上記でやや批判的になってしまったが、後半の展開だけに注目して書けば、これ以上ないくらいに素晴らしい作品である。
作品全体を通してみると、かなりゆったりしていて、畳み掛けるようなスピーディーさははない。前半のいたるところに伏線を散りばめておき、物語が佳境に入ると、伏線の効果が徐々に徐々に出てきて、小さな伏線の積み重ねが大きな謎の回答へとつながる。
もしかするとシャーロック・ホームズや金田一などのように、ゆったりした展開から最後に探偵が一つのきっかけですべての謎を解明してくれる作品が好きな人には、自分が感じた以上に面白い作品なのかもしれない。
そうした謎解き作品として見た場合、この作品の素晴らしいところは人間の錯覚を利用している点だろう。
例えば、男と女が手をつないで歩いているとする。たいていの人間は2人は恋人だという推測をしてしまう。こういった錯覚を利用したトリックがこの作品にはいっぱいある。それがこの作品の一番の見せ場でもあり、自分の錯覚あるいは勘違いによって、自分の中で勝手に物語を難しくしているだけだということに後半気づかされるのだ。
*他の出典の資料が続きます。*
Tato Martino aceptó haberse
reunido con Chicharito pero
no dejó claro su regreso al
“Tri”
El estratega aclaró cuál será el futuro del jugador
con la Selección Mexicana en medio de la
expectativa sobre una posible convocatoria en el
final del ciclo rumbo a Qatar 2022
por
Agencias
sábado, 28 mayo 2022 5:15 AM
中でも自分が気に入った伏線とその回答は、謎の政治家(立候補者)の末路と、木村と謎の女のエレベーターへ乗る前の映像とその音声。特に後者は映像と音声を切り離すだけでここまで面白いものに仕上がるという小説ではできない映像メディアならではの見せ方で非常に面白かった。
ところで、作品前半で提示された謎は最後に向けて綺麗にすべて解かれていくのだが、一つだけ解けなかった謎がある。居酒屋の壁に貼ってあるメニューの"羊脳印度カリー"。このシーンだけは、単純にこの文字を映したいだけだったとしか思えないほどの変なアングルだった。そしてやっぱり、その後のストーリー展開に何の影響も与えなかった・・・。誰かこの謎のメニューを見せてくれーーー!
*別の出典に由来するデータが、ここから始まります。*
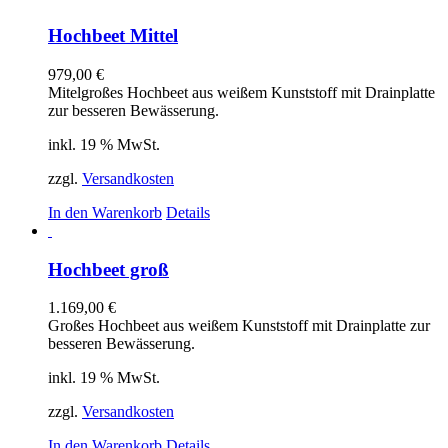
Hochbeet Mittel
979,00
€
Mitelgroßes Hochbeet aus weißem Kunststoff mit Drainplatte
zur besseren Bewässerung.
inkl. 19 % MwSt.
zzgl.
Versandkosten
In den Warenkorb
Details
Hochbeet groß
1.169,00
€
Großes Hochbeet aus weißem Kunststoff mit Drainplatte zur
besseren Bewässerung.
inkl. 19 % MwSt.
zzgl.
Versandkosten
In den Warenkorb
Details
変なといえば、探偵の隠れ家のTVの横においてある招き猫も、TVなどにはライトが当たっていないにも関わらず、招き猫だけにライトを当てていたのも気になった。そしてこちらもやはり、後のストーリーに何ら影響を与えることなく終わってしまった。
これは謎でもなんでもなく、ただ単に不気味な雰囲気を与えたかったのとミスリーディングとしての要素だろう。
あと一つ一つのカットが無駄に長い点も気になった。
映画の展開がスローなので、シーンごとに余韻を残したいのだろうが、あまりにも長い。例えば、画面から人が消えて風景だけが写されるシーンがあるとする。普通なら長くても3秒くらいで次のシーンへと移るのだが、この作品は5秒くらいあるのではないか?と思ったシーンがいくつもあった。
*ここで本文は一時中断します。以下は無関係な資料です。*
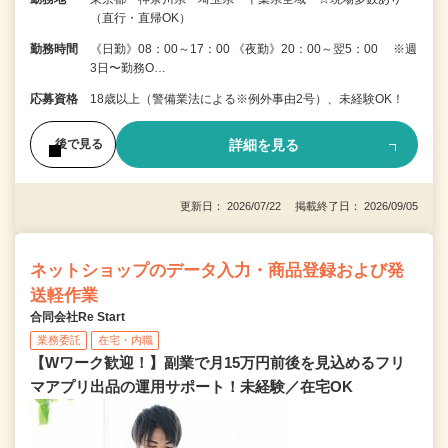
（直行・直帰OK）
勤務時間
《日勤》08：00～17：00 《夜勤》20：00～翌5：00 ※週
3日〜勤務O…
応募資格
18歳以上（警備業法による※例外事由2号）、未経験OK！
詳細を見る
後で見る
更新日： 2026/07/22 掲載終了日： 2026/09/05
ネットショップのデータ入力・商品登録および発
送軽作業
合同会社Re Start
業務委託
在宅・内職
【Wワーク歓迎！】副業で月15万円前後を見込めるフリ
マアプリ出品の運用サポート！未経験／在宅OK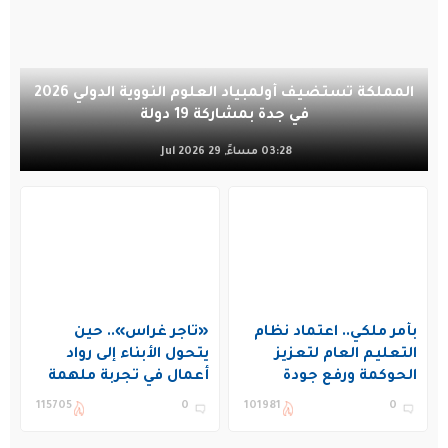
المملكة تستضيف أولمبياد العلوم النووية الدولي 2026
في جدة بمشاركة 19 دولة
03:28 مساءً, 29 Jul 2026
بأمر ملكي.. اعتماد نظام
«تاجر غراس».. حين
التعليم العام لتعزيز
يتحول الأبناء إلى رواد
الحوكمة ورفع جودة
أعمال في تجربة ملهمة
التعليم في المملكة
بنادي غراس الصيفي
115705
0
101981
0
بالجبيل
というわけで意味のないアングル(印度カリーのシーン)、意味のない小道具とライティング(招き猫)、意味のない長めの編集がこの作品には結構多い。これがなければ、もっと高い点数をつけたろうし、あるいはそれが気にならないほど物語の展開がすごかったというわけでもない点を考えると、やはりそこまでの作品だったということか?
しかし、謎解きではないのだが、前半の発言をうまく後半で逆転させている点は上手かった。例えば物語前半で探偵が、神野に対して「学校の中の世界でしか物事を考えられない奴、少しは放課後のことも勉強しろ!」と罵る。
しかし、作品のクライマックスを迎えた直後、すべての謎が解き明かされ、茫然自失の状態になった探偵に対し、神野がこんな台詞を残す。
「学校がつまらないんじゃない、お前がつまらないのは、お前のせいだ」
人生、つまらないと感じる人がいるのであれば、それは自分自身がつまらない人間だからということです・・・というのがこの作品のメッセージだろうか?